SUPPLIED TEXT:
- - - -

Investors in Nike (NYSE:NKE) have not experienced a great start to 2014. That's because shares in the sports apparel company are down 7% while the S&P 500 is flat. However, Nike could have the potential to deliver gains for the year and prove itself to be a hot stock. Here's why.

Rock-Solid Finances
With the Federal Reserve commencing the tapering of its monthly asset repurchase program, it signals the beginning of the end for the super-loose monetary policy that has been a feature of the US economy over the last few years. Although at least a year away according to new Federal Reserve Chair, Janet Yellen, interest rate rises could allow investors to 'find out who's swimming naked', since they will mean increased borrowing costs for indebted companies. This means reduced margins (unless higher borrowing costs can be passed onto consumers who, incidentally, could also have higher interest costs) and, ultimately, a squeeze on profits.

On this front, Nike appears to be very well-positioned. Its debt to equity ratio stands at just 12%, which means that for every $1 of net assets on Nike's balance sheet, it has just 12 cents of debt. This is very low and shows that Nike is on a firm financial footing for medium to long-term growth because interest rate rises are unlikely to affect it too much, simply because it has very little debt. It could even mean improved profitability relative to competitors, since they may have more debt and find their expenses rise at a faster rate than Nike's (due to interest rate rises) in future.

A Disappointing (But Understandable) Yield

With interest rates being so low, dividend yields have become a greater focus for investors. That's understandable, since savings accounts are paying such small amounts, so people are turning to shares for a higher income. On this front, Nike disappoints somewhat, since its dividend yield is just 1.3%. That's considerably lower than the yield on the S&P 500 (which yields around 2%) and the explanation appears to be two-fold.

- - - -

DATA UNDER STUDY:
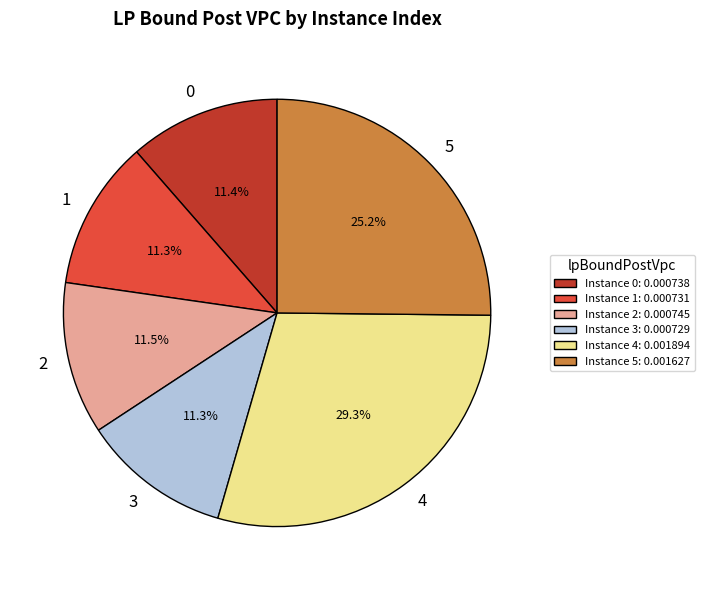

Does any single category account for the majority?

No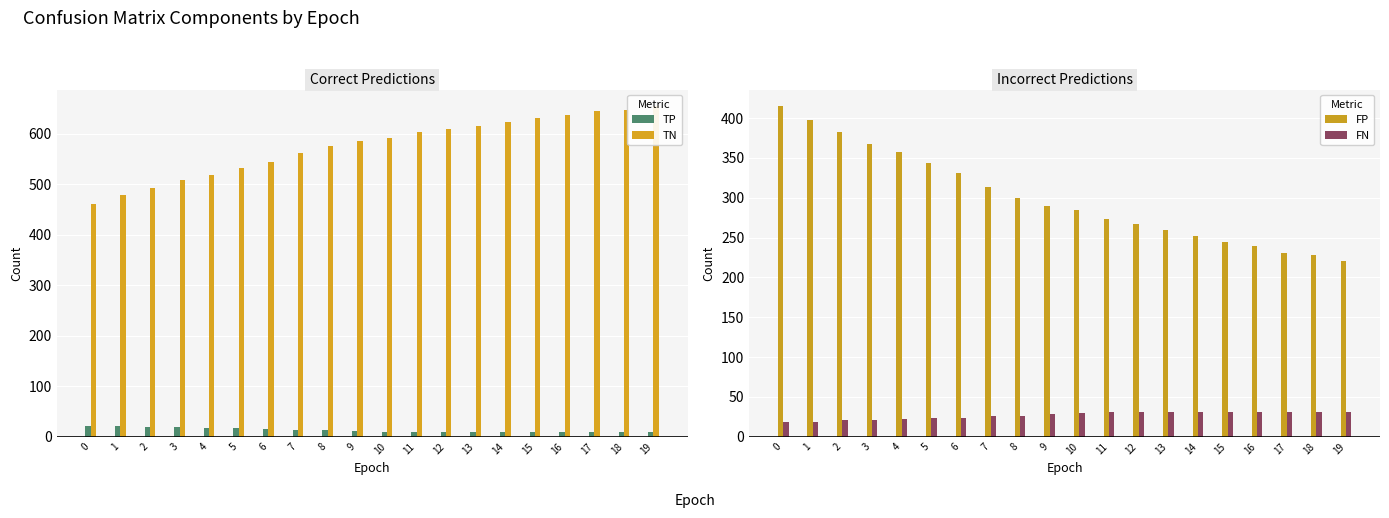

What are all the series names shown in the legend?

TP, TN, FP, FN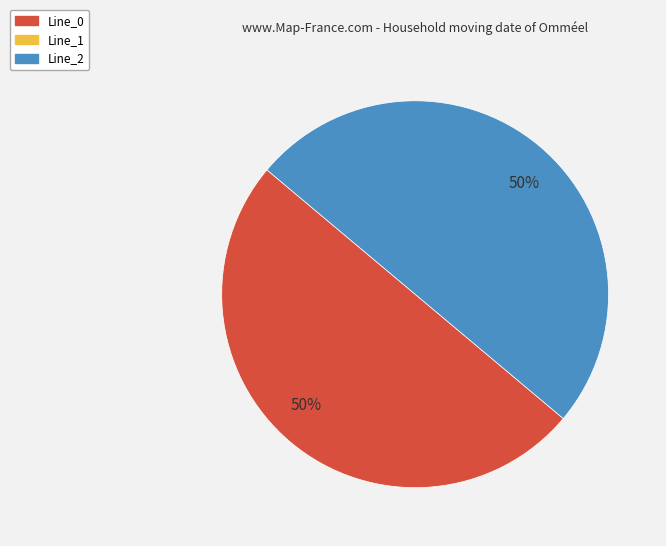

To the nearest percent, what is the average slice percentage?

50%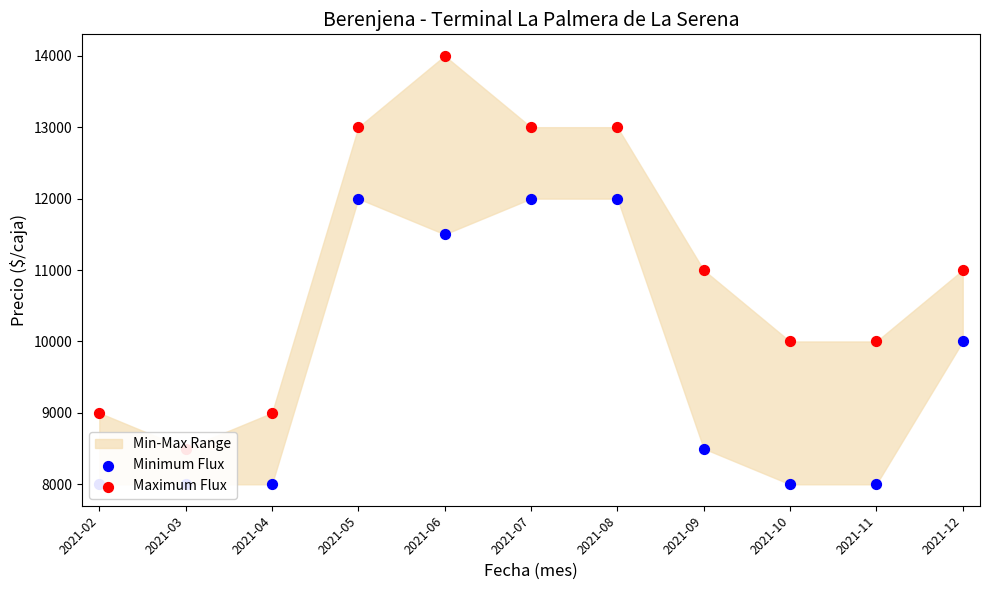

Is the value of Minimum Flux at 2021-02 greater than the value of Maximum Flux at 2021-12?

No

- - - -

REQUIRED TASKS:
[a] List every percentage figure that appears in the Nike article.
[b] According to the Nike article, what is Nike's dividend yield?
[c] Write a continuation of the Nike article, starting after its final sentence.

ANSWERS FOR EACH ITEM:
[a] 7%, 12%, 1.3%, and around 2%

[b] 1.3%

[c]
Firstly, Nike is mean when it comes to paying out profits as a dividend. For instance, it pays out just 31% of profits as a dividend which, for a relatively mature company such as Nike (in an industry which, let's face it, is about as mature as it gets) is pretty mean. Nike could afford to pay out a much higher proportion of profits as a dividend, although this would have to be balanced with ensuring there is enough capital reinvested in the business for expansion, too.

Secondly, Nike's current valuation is rather high. For example, it currently trades on a price to earnings ratio (P/E) of 24.9 (trailing 12 months), which is a lot higher than that of the S&P 500, which has a P/E ratio of 17.7. This combination of a mean dividend payout ratio and a relatively high valuation work to produce a yield of just 1.3%.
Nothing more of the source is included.